Избранное. Том 2 - стр. 86
Кино для Шурки – чудо, к которому он привыкнуть не мог.
Вчера вечером был двухсерийный фильм, поэтому с утра у Шурки работы достаточно. В фойе, как обычно, было несколько человек: кто пиликал на баяне, кто смотрел подшивки журнала «Сельская жизнь», кто просто не знал, куда себя деть. Шурка помнил, что должна быть репетиция духового оркестра, поэтому решил быстренько выполнить свои обязанности и послушать музыку. Он взял ведро с веником и вошел в полутемный зал.
Зрительный зал и сцена его волновали всегда. Здесь чувствовалось присутствие какой-то тайны. На полуосвещенной сцене стояло пианино, которое как живое, элегантное, таинственное, божественное существо, манило и пугало Шурку. В отличие от своих сверстников он не мог запросто подойти к нему и пытаться извлекать звуки. Его охватывал трепет перед этим существом, которое представляло собой часть того неведомого, таинственного и завораживающего мира, который зовется музыкой.

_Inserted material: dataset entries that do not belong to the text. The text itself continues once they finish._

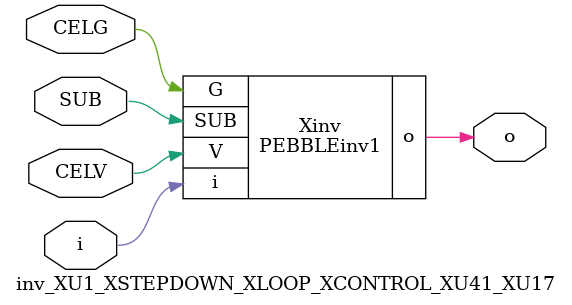
<source format=v>



module PEBBLEinv1 ( o, G, SUB, V, i );

  input V;
  input i;
  input G;
  output o;
  input SUB;
endmodule

//Celera Confidential Do Not Copy inv_XU1_XSTEPDOWN_XLOOP_XCONTROL_XU41_XU17
//Celera Confidential Symbol Generator
//5V Inverter
module inv_XU1_XSTEPDOWN_XLOOP_XCONTROL_XU41_XU17 (CELV,CELG,i,o,SUB);
input CELV;
input CELG;
input i;
input SUB;
output o;

//Celera Confidential Do Not Copy inv
PEBBLEinv1 Xinv(
.V (CELV),
.i (i),
.o (o),
.SUB (SUB),
.G (CELG)
);
//,diesize,PEBBLEinv1

//Celera Confidential Do Not Copy Module End
//Celera Schematic Generator
endmodule

</source>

Ему, как никому, представлялась возможность попробовать потрогать клавиши, ведь он иногда приходил совсем один, открывал клуб и подметал пол. Но он этого не делал. И это не было робостью. Ведь не робел же он, когда выходил на сцену играть в постановках перед целым залом, который вмещал триста человек. Его публика выделяла. Он не терялся на сцене, что было даже для него самого удивительно. Его заряжало присутствие народа, и что-то подталкивало делать так, как ему казалось необходимым. Когда он забывал текст (а это было редко), он с ходу вставлял свои слова и так же ловко помогал выпутываться партнеру, которого внезапная фраза выбивала из строя. Он видел всю пьесу, всю ее продумал, его герой ему был понятен, поэтому часто догадывался, что мог бы еще сказать его персонаж, но не сказал.
Однажды после такой игры Валентина Яковлевна подошла к нему, прижала его к груди, отчего Шурка чуть не задохнулся, и, театрально воздев руки вверх, сверкая своими красивыми цыганскими глазами, громыхнула:
– Посмотрите на него, это не Шурка Ковальский – это будущий великий артист.
И поцеловала смачно в губы.
Всем известно, их худрук полумер не знала. У нее все либо гениально, либо: «не то, не то, не то, дьяволы, черти гадкие». Но все же Шурка и сам чувствовал, что в нем, когда он выходил на сцену, начинал гореть какой-то непонятный ему огонь, он в это время соприкасался с чем-то большим и магическим: то ли это правда, которую надо сказать людям, сидящим в зале, то ли истина, без которой все в округе, если они ее не поймут, будут обездолены, то ли кусок чьей-то жизни, о которой обязательно надо поведать другим людям, иначе тот, кого он играет, будет обездолен – его не услышат, о нем не будут знать. Зачем же тогда он жил?